Europa: chegou a hora da esperança

Mário Soares.

Lisboa, Portugal, maio/IPS – Conheço o presidente eleito François Hollande desde os tempos de seu antecessor e meu amigo François Mitterrand. Tem uma visão ampla, é a personalidade que a França precisa para sair da crise e empreender uma política de recuperação econômica e social. Mas sua vitória no segundo turno eleitoral no último domingo vai muito além: é a clamorosa confirmação de precedentes e inequívocos sinais de que a Europa comprovou o fracasso da ideologia neolibera e está mudando de rumo.

Os europeus de vários Estados perceberam, finalmente, que as políticas de austeridade impostas para agradar aos mercados usurários estavam nos conduzindo pelo mau caminho. Empurrou os países europeus e a zona do euro para a desagregação e a decadência.

A chanceler Angela Merkel vê que seus sócios europeus não só resistem a obedecê-la – como ocorre há três anos – como também começam a conspirar contra sua política e procuram enfrentar a recessão, que paralisa a economia real e favorece a virtual, aumentando o desemprego de maneira socialmente inaceitável.

É necessário por obstáculos a esta crise recessiva in crescendo, que sacode um país após outro. Já não castiga apenas Grécia, Irlanda e Portugal, as primeiras vítimas dos mercados e das perigosas agências de classificação. Também estão na mira países grandes como Espanha, Itália e França, e países ricos, porém menores, como a Holanda, cujo governo caiu, e a Romênia, onde o governo deposto foi substituído por um executivo socialista.

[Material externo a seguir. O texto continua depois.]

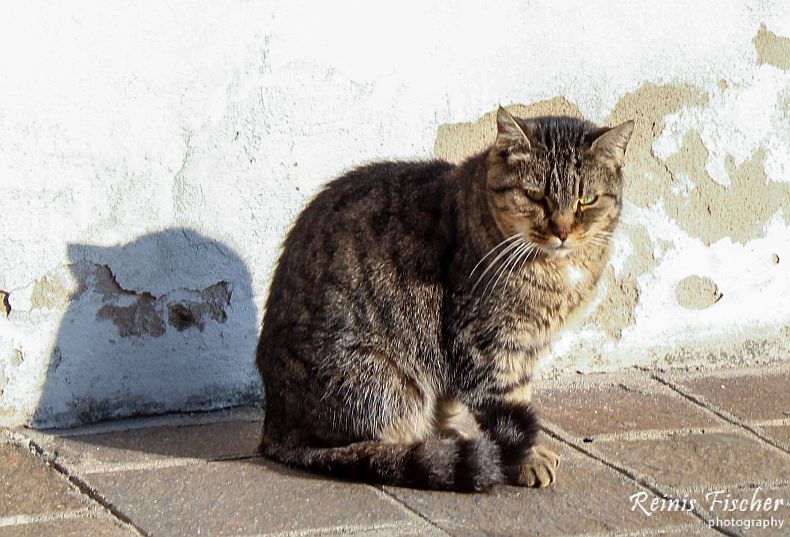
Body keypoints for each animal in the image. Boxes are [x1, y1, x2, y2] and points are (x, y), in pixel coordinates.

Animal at [256, 107, 636, 492]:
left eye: (587, 200)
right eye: (535, 197)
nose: (562, 231)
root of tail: (275, 429)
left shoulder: (525, 347)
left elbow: (521, 401)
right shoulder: (486, 342)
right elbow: (507, 403)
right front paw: (526, 459)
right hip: (386, 381)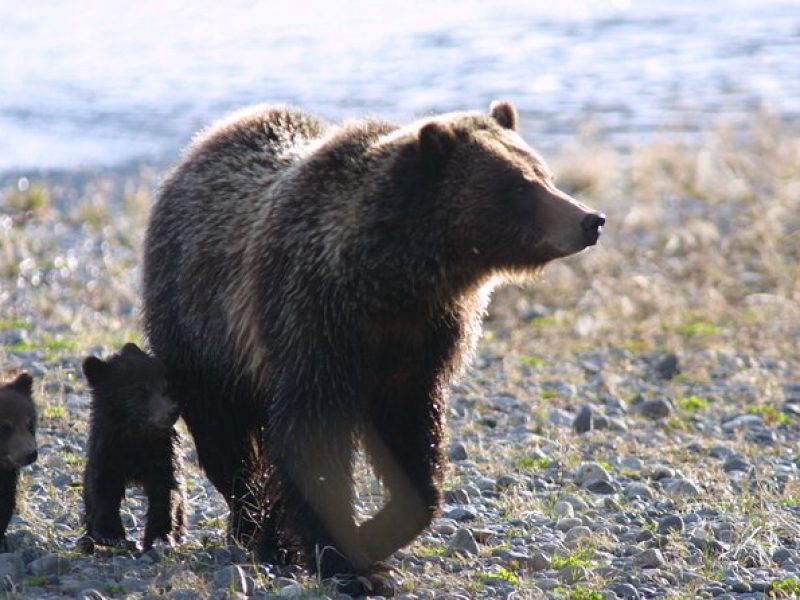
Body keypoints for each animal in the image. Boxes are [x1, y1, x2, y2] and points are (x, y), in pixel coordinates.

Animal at [81, 344, 188, 552]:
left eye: (166, 387)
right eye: (141, 390)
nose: (172, 411)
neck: (136, 433)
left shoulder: (161, 453)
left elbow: (165, 490)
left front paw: (160, 537)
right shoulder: (108, 449)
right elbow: (103, 487)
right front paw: (110, 535)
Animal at [145, 101, 608, 592]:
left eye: (544, 172)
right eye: (518, 185)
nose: (590, 219)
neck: (393, 280)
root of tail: (199, 148)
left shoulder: (421, 341)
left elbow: (414, 440)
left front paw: (374, 533)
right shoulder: (315, 321)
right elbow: (314, 443)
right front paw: (349, 562)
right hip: (202, 331)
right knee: (225, 438)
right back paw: (255, 529)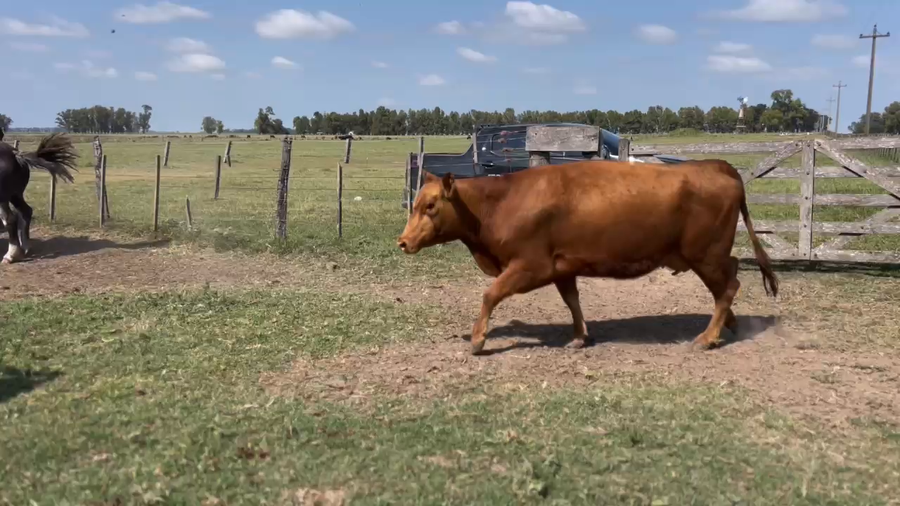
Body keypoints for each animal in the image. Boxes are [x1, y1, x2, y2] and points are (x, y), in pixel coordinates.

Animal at [397, 158, 778, 355]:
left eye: (430, 206)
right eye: (415, 204)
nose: (402, 242)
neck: (501, 201)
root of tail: (716, 166)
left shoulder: (530, 265)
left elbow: (490, 294)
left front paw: (478, 340)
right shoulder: (562, 265)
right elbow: (572, 300)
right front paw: (581, 335)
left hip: (705, 255)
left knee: (728, 286)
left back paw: (708, 337)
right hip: (709, 257)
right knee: (726, 284)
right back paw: (728, 324)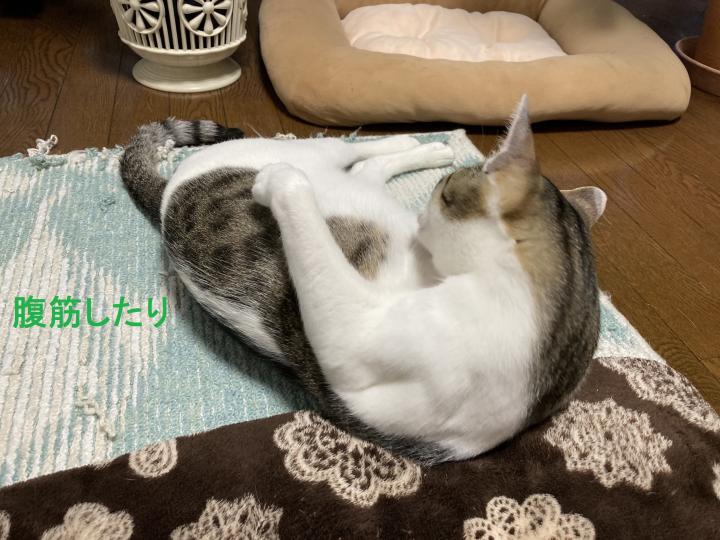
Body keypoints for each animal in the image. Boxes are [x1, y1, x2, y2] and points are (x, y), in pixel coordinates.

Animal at [121, 96, 606, 464]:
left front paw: (278, 182)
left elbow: (303, 211)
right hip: (317, 162)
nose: (420, 218)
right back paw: (419, 144)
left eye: (443, 193)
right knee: (349, 154)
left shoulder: (351, 333)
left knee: (352, 163)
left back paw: (416, 147)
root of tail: (168, 190)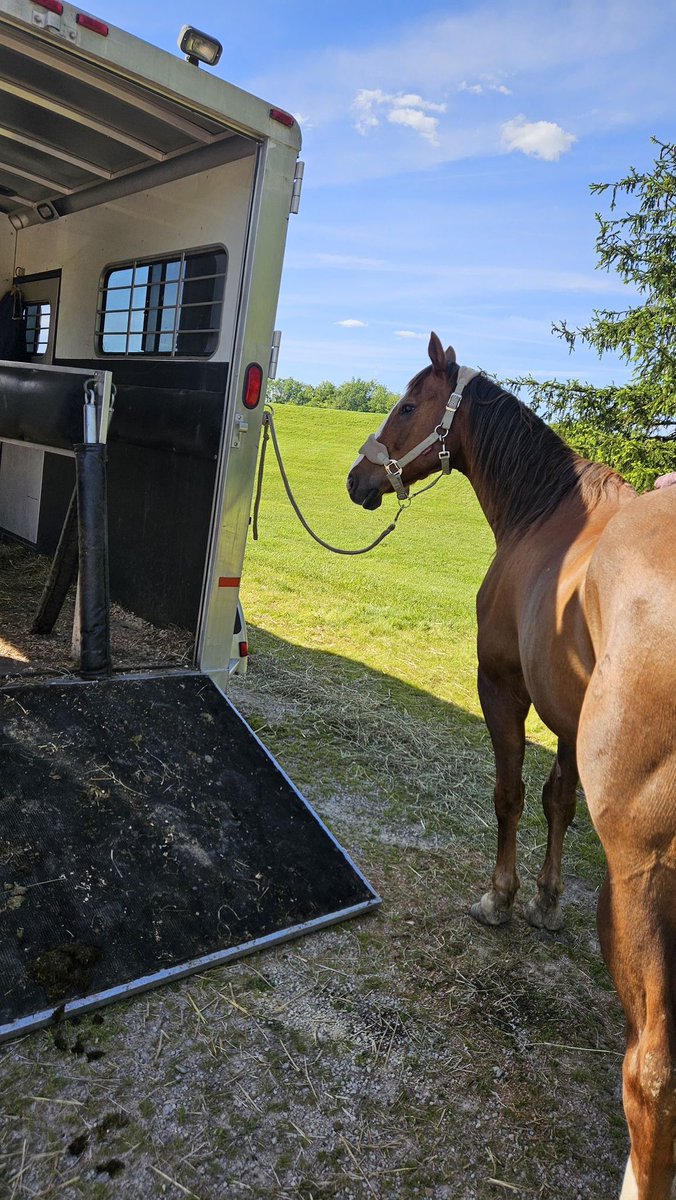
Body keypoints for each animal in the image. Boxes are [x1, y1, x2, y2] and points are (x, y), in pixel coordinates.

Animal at [346, 333, 676, 1200]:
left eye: (406, 404)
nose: (359, 480)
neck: (549, 520)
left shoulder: (503, 687)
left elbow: (510, 794)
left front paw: (500, 897)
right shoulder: (564, 714)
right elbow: (558, 800)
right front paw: (548, 902)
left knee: (652, 1069)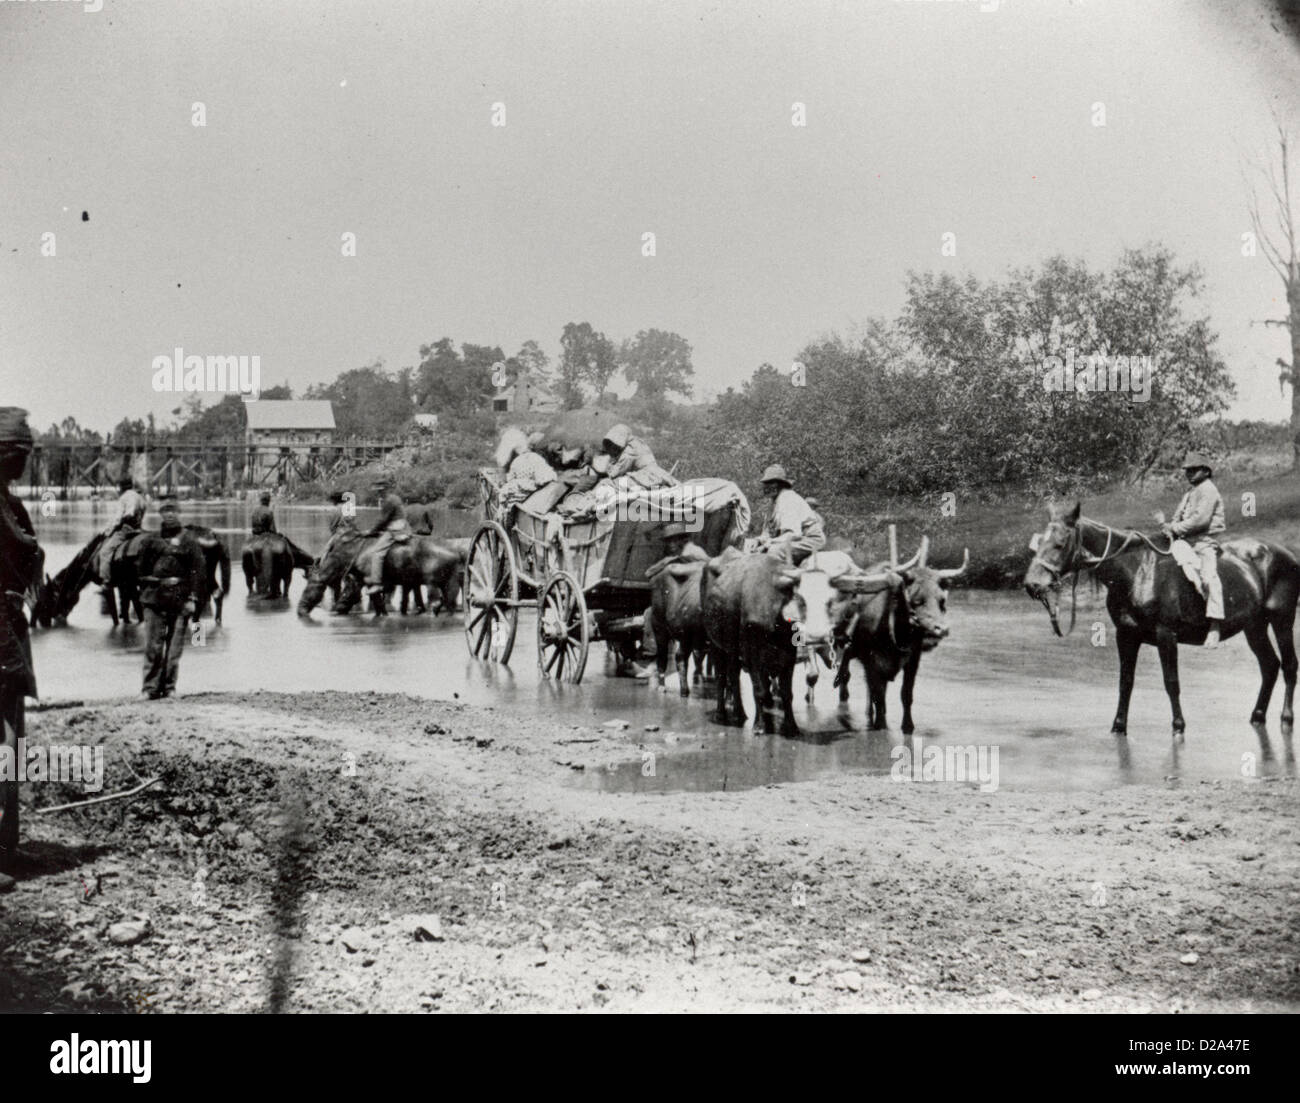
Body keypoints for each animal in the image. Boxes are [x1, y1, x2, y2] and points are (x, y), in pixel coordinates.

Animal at [1024, 504, 1300, 738]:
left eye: (1059, 544)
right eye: (1038, 544)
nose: (1032, 585)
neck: (1137, 571)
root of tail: (1287, 554)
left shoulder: (1166, 635)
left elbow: (1171, 682)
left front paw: (1178, 726)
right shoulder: (1125, 635)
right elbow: (1125, 682)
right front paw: (1118, 726)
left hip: (1282, 621)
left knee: (1289, 666)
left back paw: (1286, 718)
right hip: (1254, 627)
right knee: (1269, 666)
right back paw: (1257, 716)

Também começam a enfrentar dificuldades Eslováquia, Eslovênia, República Checa e até a Finlândia.

Neste contexto, a chegada de Hollande à Presidência da França inclina para a esquerda o fiel da balança europeia.

Desfeito o eixo que havia forjado com o presidente derrotado nas urnas Nicolas Sarkozy, a chanceler Merkel, que enfrenta problemas internos que estão piorando e o crescimento da oposição (tanto socialdemocrata quanto verde) parece óbvio, terá que mudar de política e buscar um entendimento com Hollande.

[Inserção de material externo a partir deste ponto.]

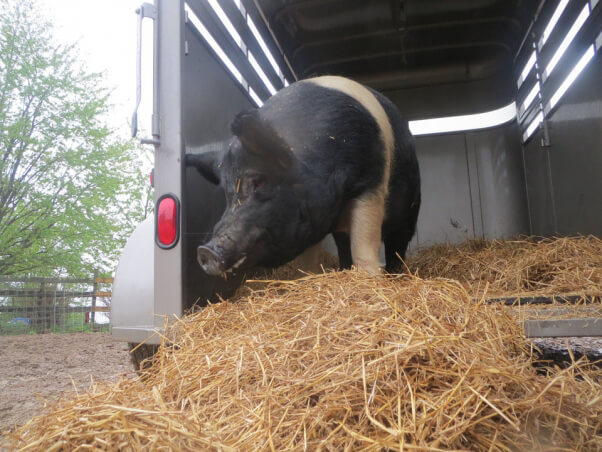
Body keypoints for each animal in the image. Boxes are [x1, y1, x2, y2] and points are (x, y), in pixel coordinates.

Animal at [186, 75, 418, 276]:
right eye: (226, 194)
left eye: (258, 182)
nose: (205, 251)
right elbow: (309, 256)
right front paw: (307, 277)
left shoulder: (371, 182)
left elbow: (364, 238)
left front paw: (370, 277)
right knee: (343, 243)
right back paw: (344, 268)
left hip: (411, 209)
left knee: (398, 242)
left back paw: (396, 273)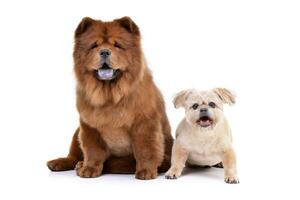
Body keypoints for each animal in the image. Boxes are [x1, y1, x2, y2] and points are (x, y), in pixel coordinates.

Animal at [47, 16, 173, 180]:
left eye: (117, 45)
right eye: (94, 45)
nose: (105, 52)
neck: (110, 94)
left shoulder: (144, 123)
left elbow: (145, 149)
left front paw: (146, 172)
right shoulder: (89, 126)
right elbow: (92, 150)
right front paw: (89, 169)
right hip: (77, 132)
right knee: (73, 156)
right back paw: (62, 163)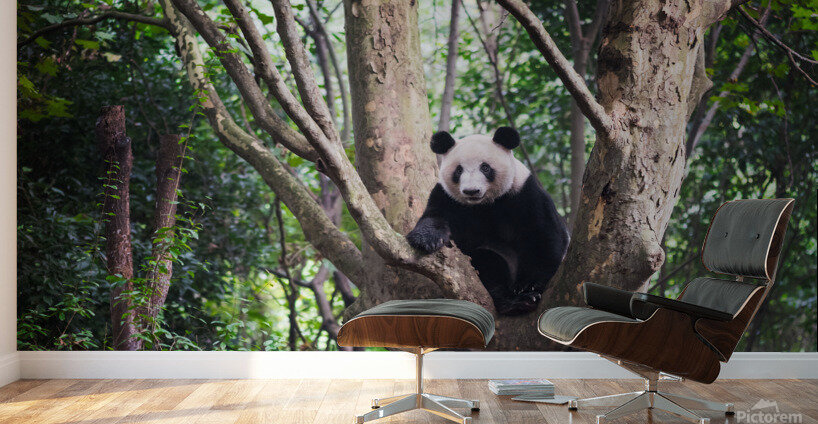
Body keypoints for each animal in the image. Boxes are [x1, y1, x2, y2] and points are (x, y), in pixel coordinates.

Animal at [407, 127, 570, 316]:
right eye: (459, 170)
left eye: (485, 167)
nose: (471, 191)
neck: (482, 205)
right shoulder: (447, 197)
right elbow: (435, 217)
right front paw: (425, 239)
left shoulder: (524, 193)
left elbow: (542, 236)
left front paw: (530, 285)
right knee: (487, 262)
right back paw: (512, 302)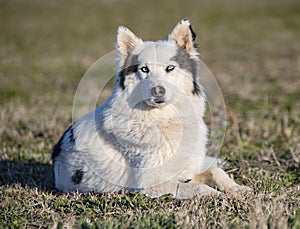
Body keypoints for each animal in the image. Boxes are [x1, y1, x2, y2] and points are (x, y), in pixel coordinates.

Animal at [52, 19, 251, 199]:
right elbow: (199, 188)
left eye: (170, 68)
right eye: (144, 69)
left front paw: (237, 189)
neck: (164, 120)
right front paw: (219, 195)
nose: (158, 91)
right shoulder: (152, 184)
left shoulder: (186, 172)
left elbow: (216, 172)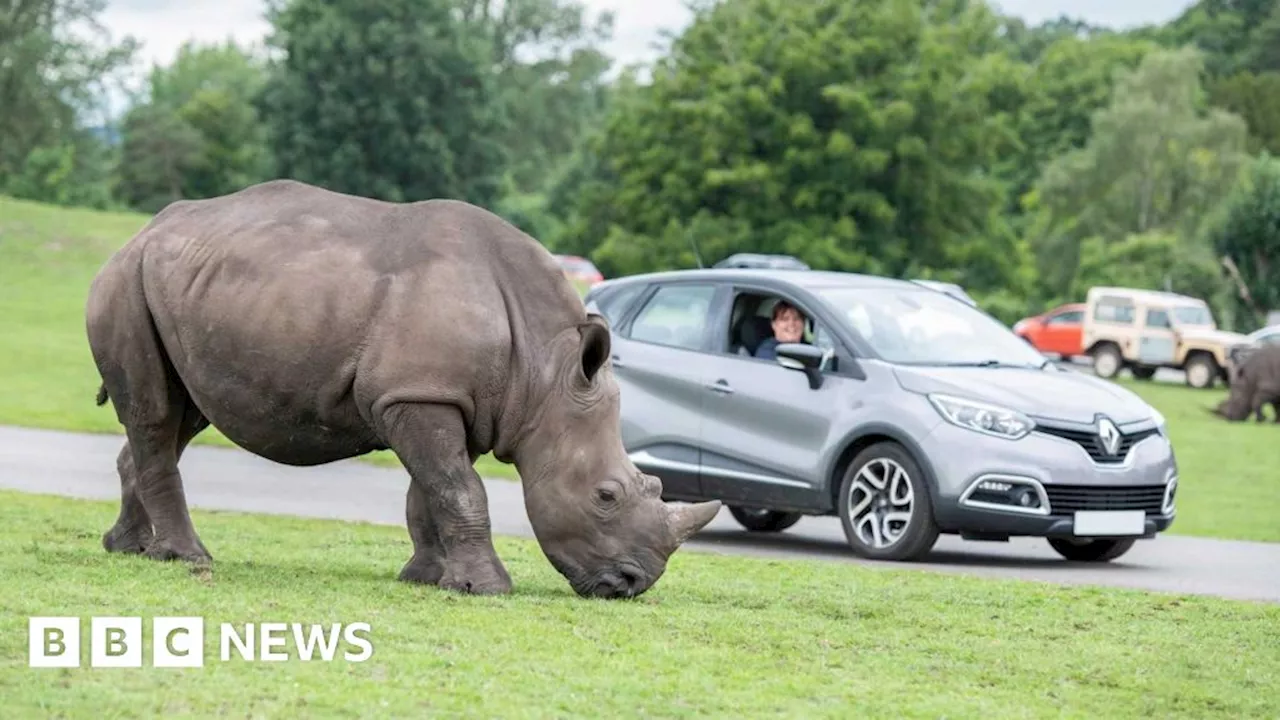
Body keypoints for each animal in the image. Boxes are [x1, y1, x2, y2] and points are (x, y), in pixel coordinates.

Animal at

A virada que impulsiona a vitória na França, não só não surpreendeu s socialistas europeus com eles já estavam preparados para assumi-la. assim demonstra a “conspiração” que teve lugar em Roma no dia 19 de abril, com a participação de representantes de partidos socialistas, socialdemocratas e democratas progressistas de diversos países europeus para analisa a situação e coordenar a ação diante de um próximo governo socialista francês, que julgavam mais do que provável.

No entanto, não diminui a gravidade do cenário econômico europeu e mundial. Recentemente, o Reino Unido entrou em recessão pela segunda vez desde o surgimento da crise global em 2008. E os Estados Unidos, segundo as declarações do presidente de seu banco central, Bem Bernanke, teme o contágio que pode propagar a recessão europeia.

É uma triste ironia que nos apresentam a globalização desenfreada e a ideologia neoliberal que desencadearam a crise global, precisamente nos Estados Unidos, de onde chegou à União Europeia e em menor escala a numerosos Estados de outros continentes. E agora os norte-americanos temem um refluxo que volte a atacar sua economia. Recordo o ditado popular: quem semeia ventos, colhe tempestades.

Hollande teve o discernimento político – ao contrário de Sarkozy – de que todos os Estados da zona euro dependem do futuro da União Europeia, que só pode assegurar uma mudança de política em escala continental. Afirmou com toda clareza que tal é a condição para que o projeto europeu não se encaminhe para a desintegração e uma irremediável decadência.

Finalmente se reconhece em toda a zona euro – e inclusive no Reino Unido – que a austeridade por si só não leva a parte alguma. Somente agrava o sofrimento dos mais fracos. As próprias instituições europeias começam a reconhecer esta verdade. O presidente europeu Herman von Rompuy convocou pela primeira vez uma reunião de cúpula para lutar contra a recessão e o desemprego.

No mesmo sentido, o norte-americano Spencer Oliver, secretário-geral da assembleia parlamentar da Organização para a Segurança e a Cooperação na Europa (OSCE), afirma que “a crise financeira foi provocada pelo afã de lucro de Wall Street” e que para superá-la é preciso, como demonstrou o presidente norte-americano Barack Obama, uma luta firme contra a recessão, o desemprego e a favor do Estado social. E acrescenta: “As críticas devem se dirigir aos sistemas financeiros, aos resgates e aos estímulos que canalizaram ingentes quantias para salvar muitos banqueiros que são os primeiros responsáveis pela atual situação”.

Esta é a hora da esperança, de que a vitória de Hollande se converte no impulso para mudar de modelo e acabar com a crise.  Envolverde/IPS

 *Mário Soares, ex-presidente e ex-primeiro-ministro de Portugal.